##### EXTRACT #####

As Gitea is written in Go, it works across all the platforms and architectures that are supported by Go, including Linux, macOS, and Windows on x86, amd64, ARM and PowerPC architectures. This project has been forked from Gogs since November of 2016, but a lot has changed.
For online demonstrations, you can visit demo.gitea.com.
For accessing free Gitea service (with a limited number of repositories), you can visit gitea.com.
To quickly deploy your own dedicated Gitea instance on Gitea Cloud, you can start a free trial at cloud.gitea.com.
Documentation
You can find comprehensive documentation on our official documentation website.
It includes installation, administration, usage, development, contributing guides, and more to help you get started and explore all features effectively.
If you have any suggestions or would like to contribute to it, you can visit the documentation repository
Building
From the root of the source tree, run:
TAGS="bindata" make build
The build target is split into two sub-targets:
make backendwhich requires Go Stable, the required version is defined in go.mod.make frontendwhich requires Node.js LTS or greater and pnpm.
Internet connectivity is required to download the go and npm modules. When building from the official source tarballs which include pre-built frontend files, the frontend target will not be triggered, making it possible to build without Node.js.

#####

# CHECK YOUR UNDERSTANDING
1. Shorten the paragraph of the Gitea overview that begins "As Gitea is written in Go" into a brief bulleted list, keeping its main facts.
2. Write the next part of the Gitea overview, picking up after its final sentence.
The records have nothing to do with this.

##### PROVIDED RECORDS #####

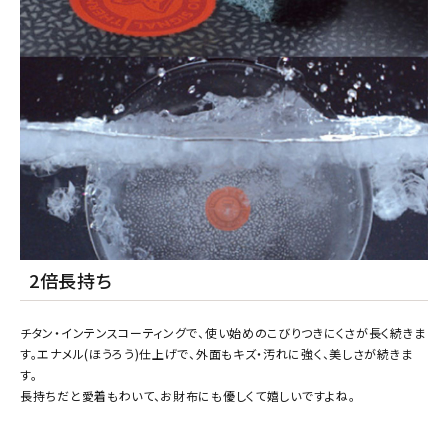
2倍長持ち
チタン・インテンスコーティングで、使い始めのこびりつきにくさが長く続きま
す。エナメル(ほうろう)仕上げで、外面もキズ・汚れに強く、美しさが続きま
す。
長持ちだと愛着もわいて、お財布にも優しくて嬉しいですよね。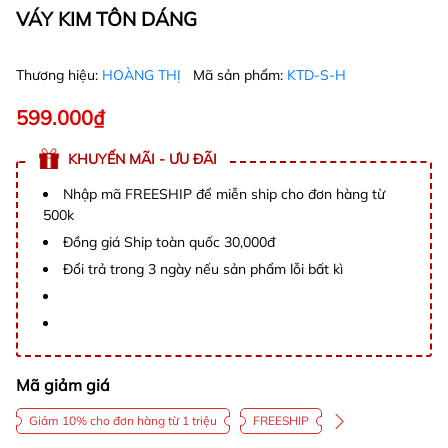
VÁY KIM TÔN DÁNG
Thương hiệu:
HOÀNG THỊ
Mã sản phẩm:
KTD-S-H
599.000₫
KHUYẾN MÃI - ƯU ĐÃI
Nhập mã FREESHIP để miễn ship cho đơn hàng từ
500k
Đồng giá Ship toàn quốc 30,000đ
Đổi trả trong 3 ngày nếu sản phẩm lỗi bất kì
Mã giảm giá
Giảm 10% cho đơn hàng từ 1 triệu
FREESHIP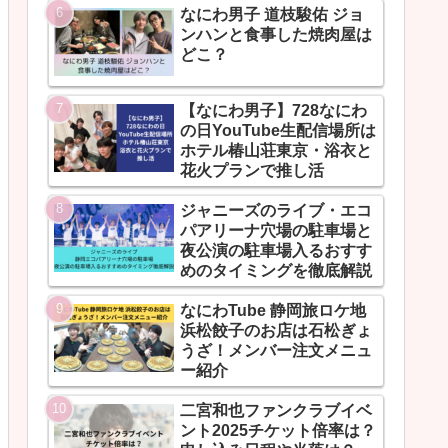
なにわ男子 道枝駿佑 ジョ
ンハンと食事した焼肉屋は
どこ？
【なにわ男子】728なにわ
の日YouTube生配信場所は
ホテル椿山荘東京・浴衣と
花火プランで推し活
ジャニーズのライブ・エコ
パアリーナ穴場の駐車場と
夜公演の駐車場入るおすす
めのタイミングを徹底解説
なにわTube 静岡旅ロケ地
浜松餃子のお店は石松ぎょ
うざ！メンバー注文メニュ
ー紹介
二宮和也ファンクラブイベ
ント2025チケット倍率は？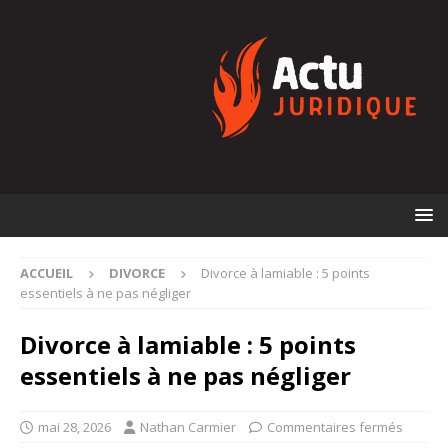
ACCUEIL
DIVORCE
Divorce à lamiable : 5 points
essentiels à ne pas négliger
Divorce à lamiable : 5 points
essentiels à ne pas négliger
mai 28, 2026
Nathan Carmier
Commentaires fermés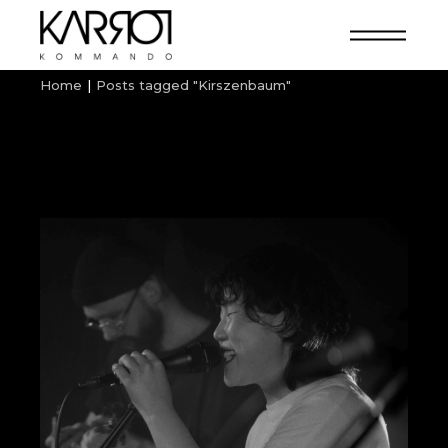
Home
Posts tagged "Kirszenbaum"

#####
##### PROVIDED RECORDS #####

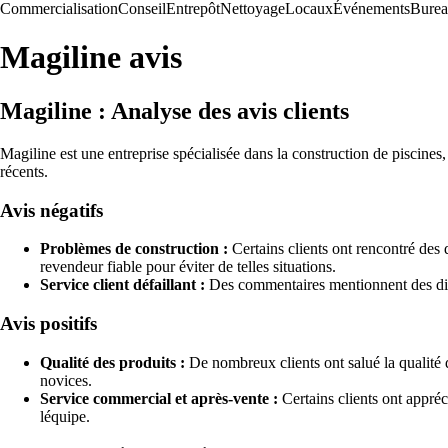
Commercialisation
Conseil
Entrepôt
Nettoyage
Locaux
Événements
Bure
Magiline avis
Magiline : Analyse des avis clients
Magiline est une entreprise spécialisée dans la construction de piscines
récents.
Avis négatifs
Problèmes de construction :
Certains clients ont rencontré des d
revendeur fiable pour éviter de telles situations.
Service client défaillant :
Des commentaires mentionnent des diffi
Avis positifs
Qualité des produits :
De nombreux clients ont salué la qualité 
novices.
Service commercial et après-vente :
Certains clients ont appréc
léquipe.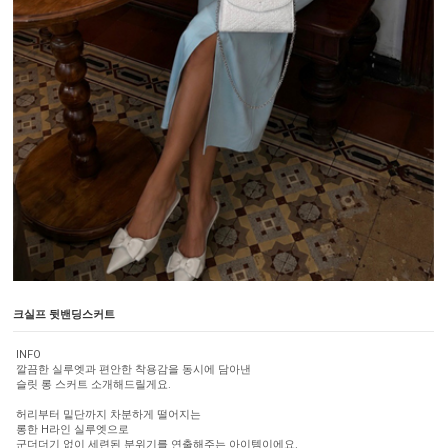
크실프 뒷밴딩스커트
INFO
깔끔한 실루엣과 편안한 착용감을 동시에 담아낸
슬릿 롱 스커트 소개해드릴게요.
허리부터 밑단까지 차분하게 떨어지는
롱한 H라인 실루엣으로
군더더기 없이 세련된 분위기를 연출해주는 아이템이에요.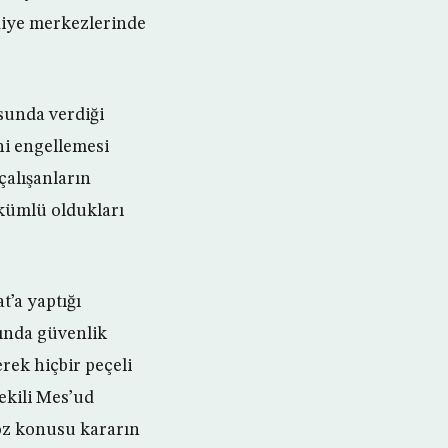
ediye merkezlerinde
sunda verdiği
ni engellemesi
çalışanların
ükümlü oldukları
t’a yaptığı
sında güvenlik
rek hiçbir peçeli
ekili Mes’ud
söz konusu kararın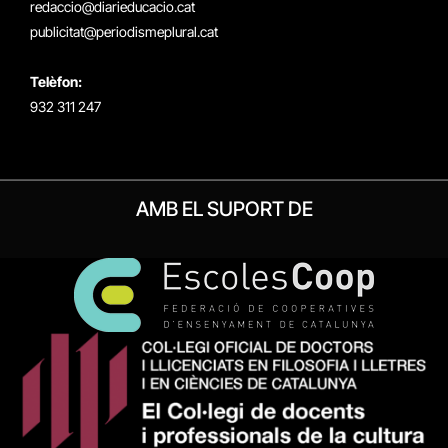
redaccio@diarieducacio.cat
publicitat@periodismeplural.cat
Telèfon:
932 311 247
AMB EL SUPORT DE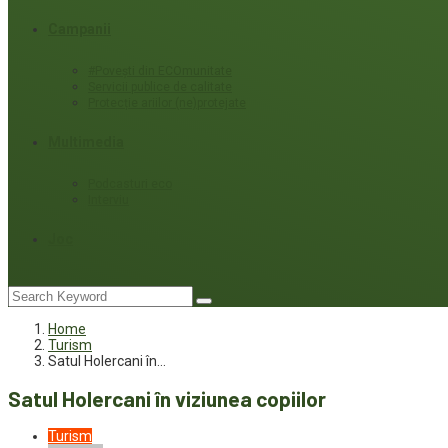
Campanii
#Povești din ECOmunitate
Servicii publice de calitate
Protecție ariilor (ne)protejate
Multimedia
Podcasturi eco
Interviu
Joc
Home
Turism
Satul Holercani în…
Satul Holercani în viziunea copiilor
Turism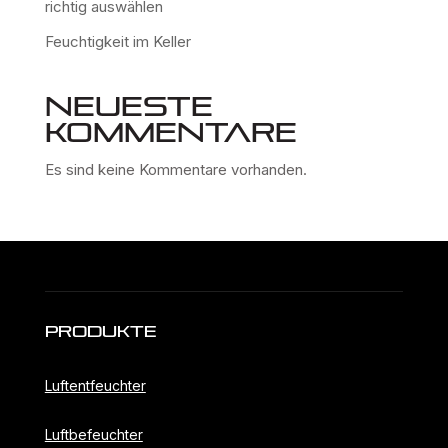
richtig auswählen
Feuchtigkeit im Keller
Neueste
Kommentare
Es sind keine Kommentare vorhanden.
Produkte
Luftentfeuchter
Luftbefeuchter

#####

# TASK-BY-TASK ANSWERS
1.
- Gitea is written in Go, so it runs on every platform and architecture Go supports.
- This includes Linux, macOS, and Windows on x86, amd64, ARM, and PowerPC.
- The project was forked from Gogs in November 2016, and much has changed since.

2.
More info: https://docs.gitea.com/installation/install-from-source
Using
After building, a binary file named gitea will be generated in the root of the source tree by default. To run it, use:
./gitea web
Note
If you're interested in using our APIs, we have experimental support with documentation.
Contributing
Expected workflow is: Fork -> Patch -> Push -> Pull Request
Note
- YOU MUST READ THE CONTRIBUTORS GUIDE BEFORE STARTING TO WORK ON A PULL REQUEST.
- If you have found a vulnerability in the project, please write privately to security@gitea.io. Thanks!
Translating
Translations are done through Crowdin. If you want to translate to a new language, ask one of the managers in the Crowdin project to add a new language there.
You can also just create an issue for adding a language or ask on Discord on the #translation channel. If you need context or find some translation issues, you can leave a comment on the string or ask on Discord. For general translation questions there is a section in the docs. Currently a bit empty, but we hope to fill it as questions pop up.
Get more information from documentation.
Official and Third-Party Projects
We provide an official go-sdk, a CLI tool called tea and an action runner for Gitea Action.
We maintain a list of Gitea-related projects at gitea/awesome-gitea, where you can discover more third-party projects, including SDKs, plugins, themes, and more.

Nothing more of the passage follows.